## GOAL OF THE EXERCISE
Rename "Liberec" to "Pardubice" in the lines running from the start through the line containing "Nacional reúne artigos", and give those lines back with nothing else changed.

Saved data entries:
-=-=-=-=-

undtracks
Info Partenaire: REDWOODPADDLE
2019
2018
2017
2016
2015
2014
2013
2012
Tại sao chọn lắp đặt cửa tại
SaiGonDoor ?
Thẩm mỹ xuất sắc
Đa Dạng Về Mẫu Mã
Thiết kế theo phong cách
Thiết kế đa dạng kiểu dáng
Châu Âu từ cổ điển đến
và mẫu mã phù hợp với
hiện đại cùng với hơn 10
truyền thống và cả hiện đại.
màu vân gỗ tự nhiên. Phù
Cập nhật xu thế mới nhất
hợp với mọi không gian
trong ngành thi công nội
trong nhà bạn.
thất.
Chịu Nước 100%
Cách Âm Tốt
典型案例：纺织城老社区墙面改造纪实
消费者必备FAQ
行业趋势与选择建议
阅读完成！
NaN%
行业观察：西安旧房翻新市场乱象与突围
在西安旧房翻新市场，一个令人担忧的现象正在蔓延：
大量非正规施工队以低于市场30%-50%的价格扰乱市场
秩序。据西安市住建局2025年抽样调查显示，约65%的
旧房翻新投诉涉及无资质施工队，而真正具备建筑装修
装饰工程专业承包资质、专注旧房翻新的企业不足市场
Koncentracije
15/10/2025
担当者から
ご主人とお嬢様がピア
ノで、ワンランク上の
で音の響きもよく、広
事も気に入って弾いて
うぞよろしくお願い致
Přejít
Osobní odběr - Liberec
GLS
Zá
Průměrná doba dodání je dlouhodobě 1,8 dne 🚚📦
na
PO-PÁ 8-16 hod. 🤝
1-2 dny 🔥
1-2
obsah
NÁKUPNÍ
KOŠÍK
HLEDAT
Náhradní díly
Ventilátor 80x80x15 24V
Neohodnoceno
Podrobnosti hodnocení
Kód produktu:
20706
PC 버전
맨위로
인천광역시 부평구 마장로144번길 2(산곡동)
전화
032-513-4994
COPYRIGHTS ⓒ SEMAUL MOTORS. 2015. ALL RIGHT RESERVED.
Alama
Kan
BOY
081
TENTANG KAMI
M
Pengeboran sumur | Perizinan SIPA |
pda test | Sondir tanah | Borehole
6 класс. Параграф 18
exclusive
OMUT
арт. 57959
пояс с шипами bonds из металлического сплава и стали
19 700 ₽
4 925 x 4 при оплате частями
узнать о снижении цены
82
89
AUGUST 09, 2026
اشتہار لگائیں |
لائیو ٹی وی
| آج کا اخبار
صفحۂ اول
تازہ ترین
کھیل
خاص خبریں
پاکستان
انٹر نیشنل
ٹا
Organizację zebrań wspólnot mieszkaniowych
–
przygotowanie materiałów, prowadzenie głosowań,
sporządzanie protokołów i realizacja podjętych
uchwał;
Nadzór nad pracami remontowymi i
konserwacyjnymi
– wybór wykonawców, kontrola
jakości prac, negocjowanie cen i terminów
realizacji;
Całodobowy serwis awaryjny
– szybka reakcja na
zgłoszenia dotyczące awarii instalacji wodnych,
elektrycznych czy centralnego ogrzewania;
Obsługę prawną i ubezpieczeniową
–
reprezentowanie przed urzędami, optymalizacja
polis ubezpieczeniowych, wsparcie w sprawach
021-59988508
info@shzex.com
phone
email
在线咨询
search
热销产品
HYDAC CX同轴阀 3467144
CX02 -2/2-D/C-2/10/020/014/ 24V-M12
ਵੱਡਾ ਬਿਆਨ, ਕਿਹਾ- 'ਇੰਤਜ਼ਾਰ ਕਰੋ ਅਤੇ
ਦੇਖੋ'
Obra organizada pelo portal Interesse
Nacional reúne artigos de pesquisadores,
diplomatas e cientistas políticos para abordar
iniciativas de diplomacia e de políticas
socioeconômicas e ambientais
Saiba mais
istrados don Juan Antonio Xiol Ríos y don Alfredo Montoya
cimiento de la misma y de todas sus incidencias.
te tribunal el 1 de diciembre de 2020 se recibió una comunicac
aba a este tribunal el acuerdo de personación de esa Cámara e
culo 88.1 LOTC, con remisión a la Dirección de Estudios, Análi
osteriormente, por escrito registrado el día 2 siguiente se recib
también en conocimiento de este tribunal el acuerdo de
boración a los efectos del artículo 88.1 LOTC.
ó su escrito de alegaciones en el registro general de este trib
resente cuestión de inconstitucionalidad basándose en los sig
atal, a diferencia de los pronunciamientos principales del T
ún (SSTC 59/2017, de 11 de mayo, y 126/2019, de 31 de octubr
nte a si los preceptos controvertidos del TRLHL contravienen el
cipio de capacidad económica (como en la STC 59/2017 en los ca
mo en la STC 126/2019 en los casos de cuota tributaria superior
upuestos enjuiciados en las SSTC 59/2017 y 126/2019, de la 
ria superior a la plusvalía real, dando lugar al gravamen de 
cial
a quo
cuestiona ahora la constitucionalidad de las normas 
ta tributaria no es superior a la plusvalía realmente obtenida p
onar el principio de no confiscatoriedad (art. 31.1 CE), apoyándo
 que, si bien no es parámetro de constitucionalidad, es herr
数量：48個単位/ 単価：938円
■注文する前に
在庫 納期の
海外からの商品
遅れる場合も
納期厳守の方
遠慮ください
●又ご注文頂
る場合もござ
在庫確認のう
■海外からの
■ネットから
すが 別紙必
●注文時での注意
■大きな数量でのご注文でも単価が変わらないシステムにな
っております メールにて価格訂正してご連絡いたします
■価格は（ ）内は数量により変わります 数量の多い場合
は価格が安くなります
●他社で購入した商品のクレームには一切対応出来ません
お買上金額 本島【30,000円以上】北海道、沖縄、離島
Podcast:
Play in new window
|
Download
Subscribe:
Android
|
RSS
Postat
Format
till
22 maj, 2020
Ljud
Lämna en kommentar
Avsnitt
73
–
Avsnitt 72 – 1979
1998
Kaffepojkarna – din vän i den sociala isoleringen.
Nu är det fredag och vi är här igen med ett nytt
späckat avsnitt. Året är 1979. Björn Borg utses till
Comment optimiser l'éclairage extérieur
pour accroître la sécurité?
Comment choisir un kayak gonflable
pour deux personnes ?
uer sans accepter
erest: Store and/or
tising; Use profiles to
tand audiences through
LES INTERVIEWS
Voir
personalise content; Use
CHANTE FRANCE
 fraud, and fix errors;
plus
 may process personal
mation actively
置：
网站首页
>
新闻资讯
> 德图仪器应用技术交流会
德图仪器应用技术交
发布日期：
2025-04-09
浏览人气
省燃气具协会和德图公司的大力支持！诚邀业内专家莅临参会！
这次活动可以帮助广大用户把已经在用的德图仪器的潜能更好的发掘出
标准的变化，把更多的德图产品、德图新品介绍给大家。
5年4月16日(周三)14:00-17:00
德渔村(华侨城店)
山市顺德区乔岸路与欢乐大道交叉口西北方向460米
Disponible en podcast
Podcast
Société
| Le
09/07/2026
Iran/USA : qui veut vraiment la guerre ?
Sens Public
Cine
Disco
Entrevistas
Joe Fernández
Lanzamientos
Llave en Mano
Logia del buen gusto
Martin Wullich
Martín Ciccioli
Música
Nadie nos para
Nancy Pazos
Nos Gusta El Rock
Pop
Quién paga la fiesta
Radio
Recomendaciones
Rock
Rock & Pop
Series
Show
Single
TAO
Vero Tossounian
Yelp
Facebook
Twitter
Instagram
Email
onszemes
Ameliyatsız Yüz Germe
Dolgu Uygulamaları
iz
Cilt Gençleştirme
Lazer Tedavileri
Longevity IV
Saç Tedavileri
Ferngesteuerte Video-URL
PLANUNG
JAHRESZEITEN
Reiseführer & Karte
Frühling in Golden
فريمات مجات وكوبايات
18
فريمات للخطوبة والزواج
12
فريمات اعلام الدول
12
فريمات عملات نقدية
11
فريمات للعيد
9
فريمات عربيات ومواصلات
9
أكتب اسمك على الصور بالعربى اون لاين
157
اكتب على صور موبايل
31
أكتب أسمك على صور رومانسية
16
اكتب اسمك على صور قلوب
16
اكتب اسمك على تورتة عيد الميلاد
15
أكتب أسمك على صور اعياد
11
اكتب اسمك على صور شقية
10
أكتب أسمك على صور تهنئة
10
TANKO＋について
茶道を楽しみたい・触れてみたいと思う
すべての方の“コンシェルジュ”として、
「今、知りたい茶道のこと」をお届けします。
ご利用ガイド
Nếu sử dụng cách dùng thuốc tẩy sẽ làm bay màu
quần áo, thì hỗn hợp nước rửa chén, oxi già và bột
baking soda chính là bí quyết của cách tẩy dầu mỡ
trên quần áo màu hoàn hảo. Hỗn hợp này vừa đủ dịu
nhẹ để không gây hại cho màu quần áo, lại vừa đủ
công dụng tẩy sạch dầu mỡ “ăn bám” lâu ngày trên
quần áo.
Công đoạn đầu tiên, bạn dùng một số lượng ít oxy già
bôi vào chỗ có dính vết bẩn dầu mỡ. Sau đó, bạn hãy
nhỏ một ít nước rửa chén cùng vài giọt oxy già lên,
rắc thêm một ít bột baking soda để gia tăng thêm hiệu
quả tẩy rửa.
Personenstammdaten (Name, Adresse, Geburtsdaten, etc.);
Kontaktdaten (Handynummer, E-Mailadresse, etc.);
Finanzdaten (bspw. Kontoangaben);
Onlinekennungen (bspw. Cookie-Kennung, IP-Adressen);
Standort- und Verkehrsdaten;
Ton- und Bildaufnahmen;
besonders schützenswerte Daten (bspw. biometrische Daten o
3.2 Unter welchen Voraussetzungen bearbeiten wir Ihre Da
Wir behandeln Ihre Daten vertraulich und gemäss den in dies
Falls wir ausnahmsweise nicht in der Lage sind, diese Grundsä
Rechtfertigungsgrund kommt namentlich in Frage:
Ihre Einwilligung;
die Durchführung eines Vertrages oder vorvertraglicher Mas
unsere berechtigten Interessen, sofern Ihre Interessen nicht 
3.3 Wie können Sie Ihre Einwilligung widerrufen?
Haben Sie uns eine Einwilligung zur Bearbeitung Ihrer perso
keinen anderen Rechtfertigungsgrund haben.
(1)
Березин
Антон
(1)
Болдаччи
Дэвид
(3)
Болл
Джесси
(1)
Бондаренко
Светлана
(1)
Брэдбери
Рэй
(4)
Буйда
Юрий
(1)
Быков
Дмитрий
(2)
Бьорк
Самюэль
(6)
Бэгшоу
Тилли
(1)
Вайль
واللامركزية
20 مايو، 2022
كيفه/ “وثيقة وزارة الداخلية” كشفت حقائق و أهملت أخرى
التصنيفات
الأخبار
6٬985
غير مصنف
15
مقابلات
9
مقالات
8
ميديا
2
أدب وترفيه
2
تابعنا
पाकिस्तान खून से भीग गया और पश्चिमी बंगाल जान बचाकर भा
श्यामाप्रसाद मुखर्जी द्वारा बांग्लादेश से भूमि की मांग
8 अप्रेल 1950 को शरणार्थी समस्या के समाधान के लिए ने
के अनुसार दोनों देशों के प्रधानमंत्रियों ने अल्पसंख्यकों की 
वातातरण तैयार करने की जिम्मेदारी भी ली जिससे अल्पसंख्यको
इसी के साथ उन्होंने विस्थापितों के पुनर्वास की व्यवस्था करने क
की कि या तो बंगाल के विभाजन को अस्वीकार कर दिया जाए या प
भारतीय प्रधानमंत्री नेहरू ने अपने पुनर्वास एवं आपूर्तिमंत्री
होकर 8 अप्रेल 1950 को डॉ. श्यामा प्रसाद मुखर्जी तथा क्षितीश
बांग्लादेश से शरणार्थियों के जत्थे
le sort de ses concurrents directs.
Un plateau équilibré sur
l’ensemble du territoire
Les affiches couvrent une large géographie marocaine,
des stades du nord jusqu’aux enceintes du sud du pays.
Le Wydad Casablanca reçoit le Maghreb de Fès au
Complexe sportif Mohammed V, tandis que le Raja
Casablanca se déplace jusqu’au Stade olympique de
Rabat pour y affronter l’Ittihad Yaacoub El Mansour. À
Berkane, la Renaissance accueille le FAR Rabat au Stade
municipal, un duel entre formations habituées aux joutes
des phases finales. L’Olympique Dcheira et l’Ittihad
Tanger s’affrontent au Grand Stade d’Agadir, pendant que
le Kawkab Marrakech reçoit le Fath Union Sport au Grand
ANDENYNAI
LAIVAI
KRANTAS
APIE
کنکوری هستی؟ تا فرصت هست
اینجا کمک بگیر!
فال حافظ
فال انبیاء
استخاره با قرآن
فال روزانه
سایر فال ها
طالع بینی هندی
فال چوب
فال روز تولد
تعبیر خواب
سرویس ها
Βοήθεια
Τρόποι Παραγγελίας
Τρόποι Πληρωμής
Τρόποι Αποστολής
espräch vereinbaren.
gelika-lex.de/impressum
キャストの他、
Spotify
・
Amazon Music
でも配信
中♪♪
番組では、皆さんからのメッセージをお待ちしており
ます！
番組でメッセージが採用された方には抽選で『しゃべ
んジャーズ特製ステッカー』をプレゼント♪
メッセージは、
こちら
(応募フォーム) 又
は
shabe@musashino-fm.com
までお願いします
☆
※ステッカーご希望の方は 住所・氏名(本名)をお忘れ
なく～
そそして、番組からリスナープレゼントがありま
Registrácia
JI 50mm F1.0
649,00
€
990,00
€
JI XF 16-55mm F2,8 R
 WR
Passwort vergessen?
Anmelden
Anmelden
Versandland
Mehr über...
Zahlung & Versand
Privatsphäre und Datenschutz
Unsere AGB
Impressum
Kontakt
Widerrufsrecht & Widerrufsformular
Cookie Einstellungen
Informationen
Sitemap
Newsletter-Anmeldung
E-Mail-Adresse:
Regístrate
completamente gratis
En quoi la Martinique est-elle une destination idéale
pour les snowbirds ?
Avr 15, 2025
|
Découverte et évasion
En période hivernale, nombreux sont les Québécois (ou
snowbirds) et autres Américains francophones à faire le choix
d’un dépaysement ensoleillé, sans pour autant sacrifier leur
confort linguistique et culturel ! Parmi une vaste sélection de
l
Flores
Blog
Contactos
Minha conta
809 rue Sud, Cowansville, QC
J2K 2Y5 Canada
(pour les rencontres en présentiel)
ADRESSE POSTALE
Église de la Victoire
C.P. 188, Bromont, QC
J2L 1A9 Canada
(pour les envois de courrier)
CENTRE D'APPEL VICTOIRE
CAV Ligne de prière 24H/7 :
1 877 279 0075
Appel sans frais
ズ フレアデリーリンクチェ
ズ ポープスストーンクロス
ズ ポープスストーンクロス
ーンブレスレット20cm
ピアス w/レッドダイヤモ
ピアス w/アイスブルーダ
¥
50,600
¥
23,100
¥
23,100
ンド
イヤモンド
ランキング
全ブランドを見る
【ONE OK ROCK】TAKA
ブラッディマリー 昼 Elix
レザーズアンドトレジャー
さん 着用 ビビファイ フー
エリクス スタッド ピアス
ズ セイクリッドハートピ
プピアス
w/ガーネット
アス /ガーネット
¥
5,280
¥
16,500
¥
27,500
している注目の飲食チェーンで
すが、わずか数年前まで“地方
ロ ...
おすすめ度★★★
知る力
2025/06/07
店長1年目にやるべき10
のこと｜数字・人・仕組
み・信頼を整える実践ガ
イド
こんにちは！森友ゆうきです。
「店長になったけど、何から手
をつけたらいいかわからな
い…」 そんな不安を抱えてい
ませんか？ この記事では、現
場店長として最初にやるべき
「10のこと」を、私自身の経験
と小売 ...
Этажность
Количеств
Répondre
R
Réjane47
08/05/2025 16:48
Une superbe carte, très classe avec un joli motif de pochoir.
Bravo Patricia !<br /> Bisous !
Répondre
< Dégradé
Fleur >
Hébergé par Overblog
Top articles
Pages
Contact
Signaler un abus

-=-=-=-=-

## RESULT FOR THIS TASK
undtracks
Info Partenaire: REDWOODPADDLE
2019
2018
2017
2016
2015
2014
2013
2012
Tại sao chọn lắp đặt cửa tại
SaiGonDoor ?
Thẩm mỹ xuất sắc
Đa Dạng Về Mẫu Mã
Thiết kế theo phong cách
Thiết kế đa dạng kiểu dáng
Châu Âu từ cổ điển đến
và mẫu mã phù hợp với
hiện đại cùng với hơn 10
truyền thống và cả hiện đại.
màu vân gỗ tự nhiên. Phù
Cập nhật xu thế mới nhất
hợp với mọi không gian
trong ngành thi công nội
trong nhà bạn.
thất.
Chịu Nước 100%
Cách Âm Tốt
典型案例：纺织城老社区墙面改造纪实
消费者必备FAQ
行业趋势与选择建议
阅读完成！
NaN%
行业观察：西安旧房翻新市场乱象与突围
在西安旧房翻新市场，一个令人担忧的现象正在蔓延：
大量非正规施工队以低于市场30%-50%的价格扰乱市场
秩序。据西安市住建局2025年抽样调查显示，约65%的
旧房翻新投诉涉及无资质施工队，而真正具备建筑装修
装饰工程专业承包资质、专注旧房翻新的企业不足市场
Koncentracije
15/10/2025
担当者から
ご主人とお嬢様がピア
ノで、ワンランク上の
で音の響きもよく、広
事も気に入って弾いて
うぞよろしくお願い致
Přejít
Osobní odběr - Pardubice
GLS
Zá
Průměrná doba dodání je dlouhodobě 1,8 dne 🚚📦
na
PO-PÁ 8-16 hod. 🤝
1-2 dny 🔥
1-2
obsah
NÁKUPNÍ
KOŠÍK
HLEDAT
Náhradní díly
Ventilátor 80x80x15 24V
Neohodnoceno
Podrobnosti hodnocení
Kód produktu:
20706
PC 버전
맨위로
인천광역시 부평구 마장로144번길 2(산곡동)
전화
032-513-4994
COPYRIGHTS ⓒ SEMAUL MOTORS. 2015. ALL RIGHT RESERVED.
Alama
Kan
BOY
081
TENTANG KAMI
M
Pengeboran sumur | Perizinan SIPA |
pda test | Sondir tanah | Borehole
6 класс. Параграф 18
exclusive
OMUT
арт. 57959
пояс с шипами bonds из металлического сплава и стали
19 700 ₽
4 925 x 4 при оплате частями
узнать о снижении цены
82
89
AUGUST 09, 2026
اشتہار لگائیں |
لائیو ٹی وی
| آج کا اخبار
صفحۂ اول
تازہ ترین
کھیل
خاص خبریں
پاکستان
انٹر نیشنل
ٹا
Organizację zebrań wspólnot mieszkaniowych
–
przygotowanie materiałów, prowadzenie głosowań,
sporządzanie protokołów i realizacja podjętych
uchwał;
Nadzór nad pracami remontowymi i
konserwacyjnymi
– wybór wykonawców, kontrola
jakości prac, negocjowanie cen i terminów
realizacji;
Całodobowy serwis awaryjny
– szybka reakcja na
zgłoszenia dotyczące awarii instalacji wodnych,
elektrycznych czy centralnego ogrzewania;
Obsługę prawną i ubezpieczeniową
–
reprezentowanie przed urzędami, optymalizacja
polis ubezpieczeniowych, wsparcie w sprawach
021-59988508
info@shzex.com
phone
email
在线咨询
search
热销产品
HYDAC CX同轴阀 3467144
CX02 -2/2-D/C-2/10/020/014/ 24V-M12
ਵੱਡਾ ਬਿਆਨ, ਕਿਹਾ- 'ਇੰਤਜ਼ਾਰ ਕਰੋ ਅਤੇ
ਦੇਖੋ'
Obra organizada pelo portal Interesse
Nacional reúne artigos de pesquisadores,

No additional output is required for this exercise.